Say a lender has used machine learning to train some sort of black box to take in loan applications and respond with an approve/reject response. If they reject an application using that the Equal Credit Opportunity Act in the US require that they tell the applicant a specific reason for the rejection. They can't just say "our machine learning model said no".
If there were not using any kind of machine learning system they probably would have made the decision according to some series of rules, like "modified income must be X times the monthly payment on the loan", where modified income is the person's monthly income with adjustments for various things. Adjustments might be multipliers based on credit score, debt, and other things.
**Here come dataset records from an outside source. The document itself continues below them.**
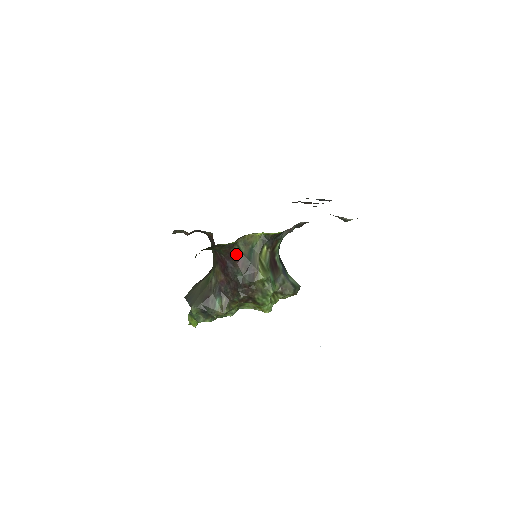
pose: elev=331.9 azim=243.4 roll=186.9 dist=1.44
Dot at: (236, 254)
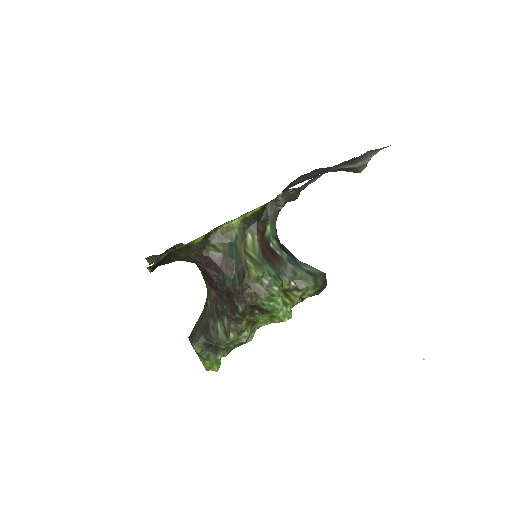
Dot at: (213, 256)
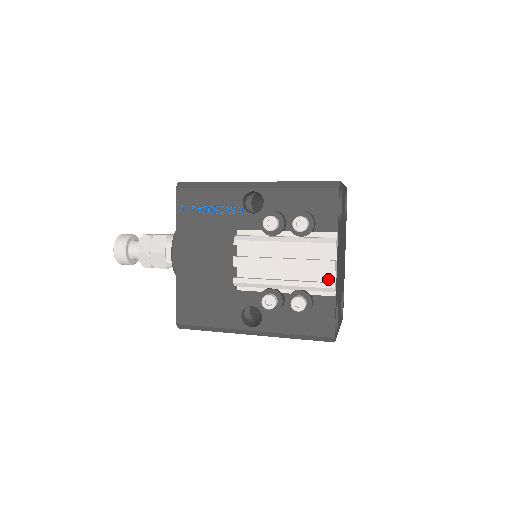
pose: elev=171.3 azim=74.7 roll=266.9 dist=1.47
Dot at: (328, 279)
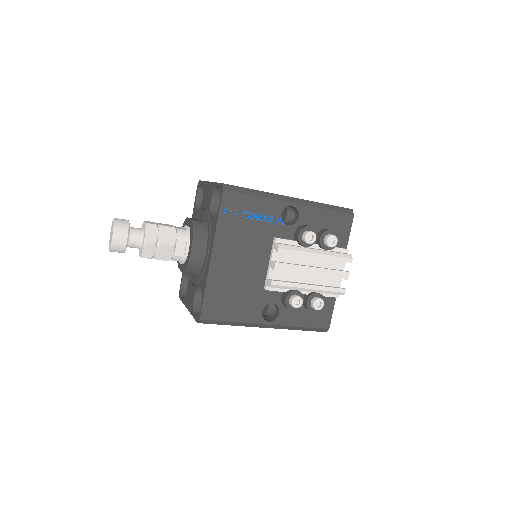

With that kind of system they would be able to tell you specifically why your were rejected. Say you need a modified income of $75k and you are a little short. They could look at their rules and figure out that you could get a modified income of $75k if you raised your income by a specific amount or lowered your debt by a specific amount, or by some combination of those.
That kind of feedback is useful to the application. It tells them specific things they can do to improve their chances.
With the company using a machine learning black box they don't know the rules that the machine has learned. Hence my suggestion of asking the black box what-if scenarios to figure out specific things the applicant can change to get approval.
>That kind of feedback is useful to the application. It tells them specific things they can do to improve their chances.
In that sense it's very practical, but it kicks the can down the road. Maybe the thing has a hidden parameter that represents the risk of the applicant being fired, which increases the threshold by 5% if the salary is a round number. Or it is more likely to reject everyone with an income between 73 and 75k because it learned this is a proxy to a parameter you are explicitly forbidden to have.
Let's just say it doesn't have a discontinuity, and actually produces the threshold which is deterministically compared with your income. How does it come up with this threshold? You may not be required to disclosed that to the applicant, but it would be a shame if people will figure out that the threshold is consistently higher for a certain population (for example people who's given name ends with a vowel).
It's fairly reasonable to for a regulator to ask you to demonstrate it doesn't do any of this things.
Sure, it's the rule that multiplies all the weights of matrix C1, with your transformed inputs. It's right there. What part of that rule don't you understand?
In strict mathematical reading, maybe - depends on how you define "rules", "defined" and "solely" :P. Fortunately, legal language is more straightforward like than that.
The obvious straightforward read is along the lines of: imagine you make some software, which then does something bad, and you end up in court defending yourself with an argument along the lines of, "I didn't explicitly make it do it, this behavior was a possible outcome (i.e. not a bug) but wasn't something we intended or could've reasonably predicted" -- if that argument has a chance of holding water, then the system in question does not fall under the exception your quoted.
The overall point seems to be to make sure systems that can cause harm always have humans that can be held accountable. Software where it's possible to trace the bad outcome back to specific decisions made by specific people who should've known better is OK. Software that's adaptive to the point it can do harm "on its own" and leaves no one but "the system" to blame is not allowed in those applications.
It means a decision tree where every decision node is entered by humans is not an AI system, but an unsupervised random forest is. It’s not difficult to see the correct interpretation.
https://uk.practicallaw.thomsonreuters.com/Glossary/UKPracti... describes a bit of how recitals interact with the operating law; they're explicitly used for disambiguation.
So your hip new AI startup that's actually just hand-written regexes under the hood is likely safe for now!
(Not a lawyer, this is neither legal advice nor startup advice.)